++++ Provided data ++++

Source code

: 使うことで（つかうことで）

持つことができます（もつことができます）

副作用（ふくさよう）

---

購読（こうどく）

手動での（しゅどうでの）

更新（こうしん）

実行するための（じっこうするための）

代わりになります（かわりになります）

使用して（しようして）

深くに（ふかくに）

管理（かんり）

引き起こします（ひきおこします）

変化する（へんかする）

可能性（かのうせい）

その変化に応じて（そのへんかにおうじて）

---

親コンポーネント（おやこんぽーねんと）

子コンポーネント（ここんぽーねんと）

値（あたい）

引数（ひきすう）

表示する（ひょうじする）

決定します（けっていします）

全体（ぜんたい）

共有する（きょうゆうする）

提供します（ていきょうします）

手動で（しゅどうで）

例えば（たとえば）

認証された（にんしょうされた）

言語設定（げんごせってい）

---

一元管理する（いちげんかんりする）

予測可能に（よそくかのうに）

++++

> To do
Update these lines by replacing "Source code" with "Code listing" and leaving everything else as it is.

> Written answer
Code listing

: 使うことで（つかうことで）

持つことができます（もつことができます）

副作用（ふくさよう）

---

購読（こうどく）

手動での（しゅどうでの）

更新（こうしん）

実行するための（じっこうするための）

代わりになります（かわりになります）

使用して（しようして）

深くに（ふかくに）

管理（かんり）

引き起こします（ひきおこします）

変化する（へんかする）

可能性（かのうせい）

その変化に応じて（そのへんかにおうじて）

---

親コンポーネント（おやこんぽーねんと）

子コンポーネント（ここんぽーねんと）

値（あたい）

引数（ひきすう）

表示する（ひょうじする）

決定します（けっていします）

全体（ぜんたい）

共有する（きょうゆうする）

提供します（ていきょうします）

手動で（しゅどうで）

例えば（たとえば）

認証された（にんしょうされた）

言語設定（げんごせってい）

---

一元管理する（いちげんかんりする）

予測可能に（よそくかのうに）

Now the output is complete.